Early developmental milestones in Duchenne muscular dystrophy

Aim To investigate the differences in attainment of developmental milestones between young males with Duchenne muscular dystrophy (DMD) and young males from the general population. Method As part of the case–control 4D‐DMD study (Detection by Developmental Delay in Dutch boys with Duchenne Muscular Dystrophy), data on developmental milestones for 76 young males with DMD and 12 414 young males from a control group were extracted from the health care records of youth health care services. The characteristics of DMD were acquired from questionnaires completed by parents. Logistic regression analyses were performed with milestone attainment (yes/no) as the dependent variable and DMD (yes/no) as the independent variable, with and without adjustment for age at visit.
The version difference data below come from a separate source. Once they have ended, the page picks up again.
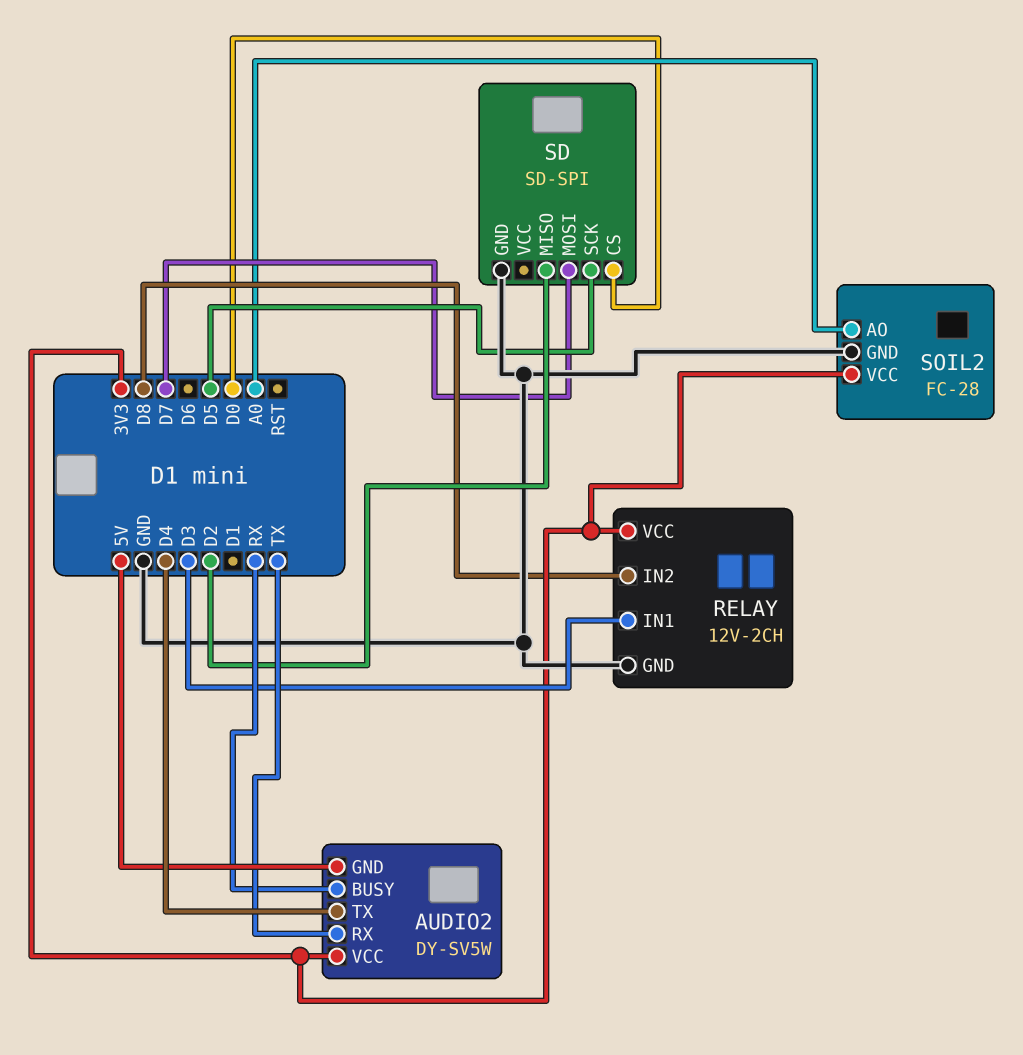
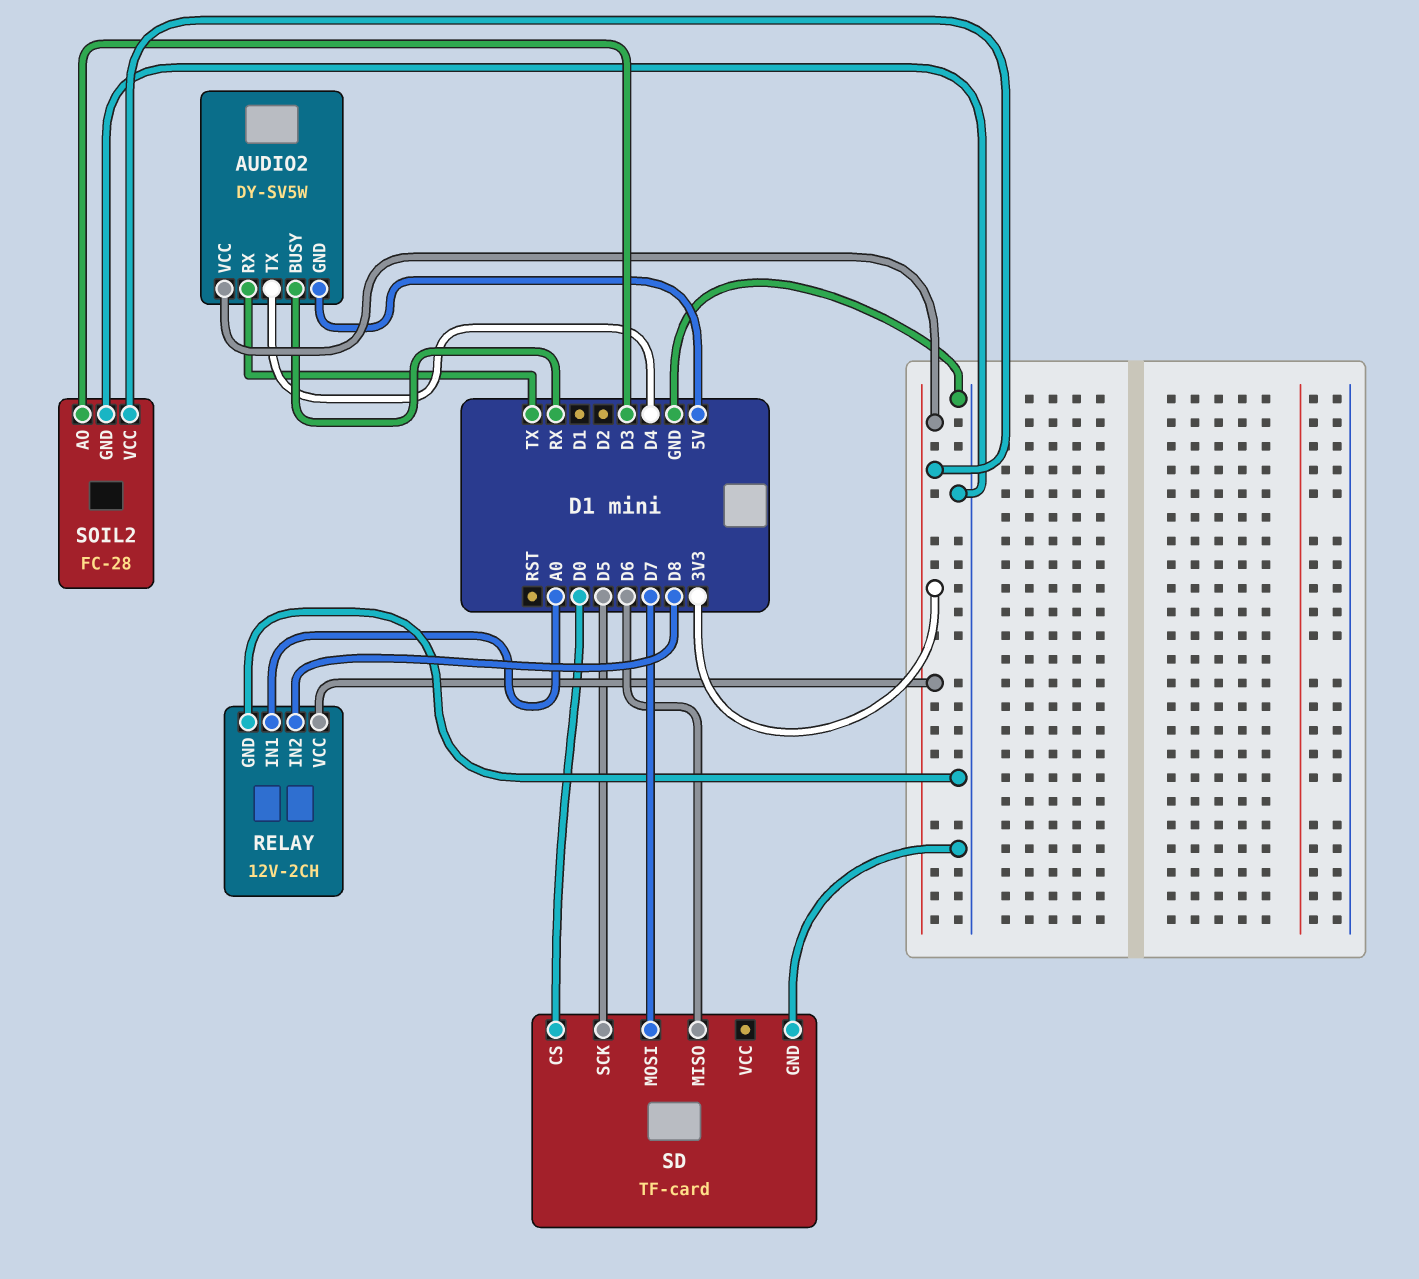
RELAY pin IN1: D3 -> A0
SD: SD-SPI -> TF-card
SD pin MISO: D2 -> D6
SOIL2 pin AO: A0 -> D3

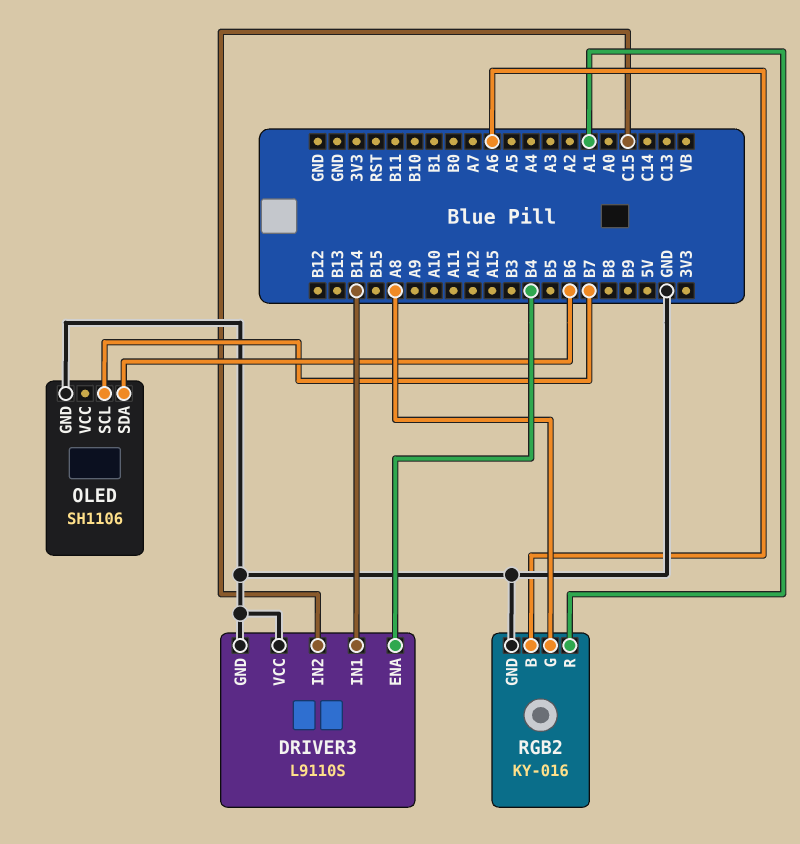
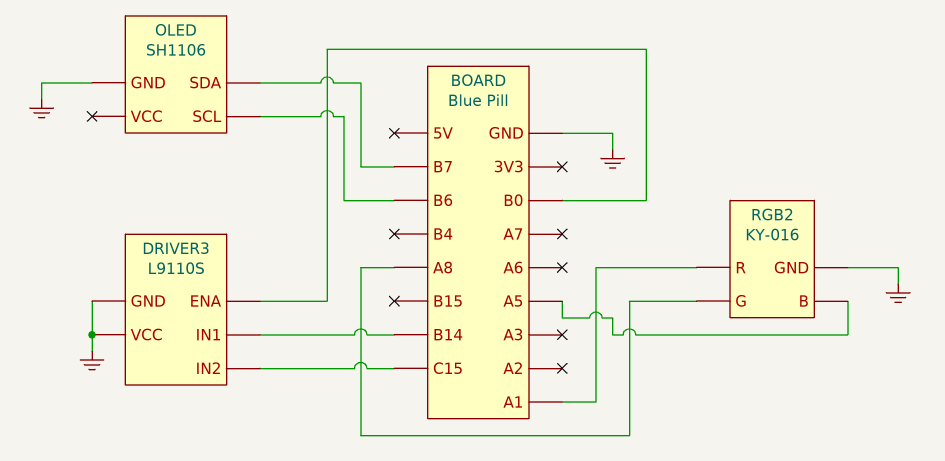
DRIVER3 pin ENA: B4 -> B0
OLED pin SCL: B7 -> B6
OLED pin SDA: B6 -> B7
RGB2 pin B: A6 -> A5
Results The mean number of available milestones was 43 (standard deviation [SD]=13, range: 1–59) in the DMD group and 40 (SD=15, range: 1–60) in the control group. The presence of developmental delay was evident at 2 to 3 months of age, with a higher proportion of young males with DMD failing to attain milestones of gross/fine motor activity, adaptive behaviour, personal/social behaviour, and communication (range age‐adjusted odds ratios [ORs]=2.3 – 4.0, p <0.01). Between 12 and 36 months of age, differences in the attainment of developmental milestones concerning gross motor activity increased with age (range age‐adjusted ORs=10.3 – 532, p <0.001). We also found differences in developmental milestones concerning fine motor activity, adaptive behaviour, personal/social behaviour, and communication between 12 and 48 months of age (range age‐adjusted ORs=2.5 – 9.7, p <0.01). Interpretation We found delays in the attainment of motor and non‐motor milestones in young males with DMD compared to the control group. Such delays were already evident a few months after birth. Developmental milestones that show a delay in attainment have the potential to aid the earlier diagnosis of DMD.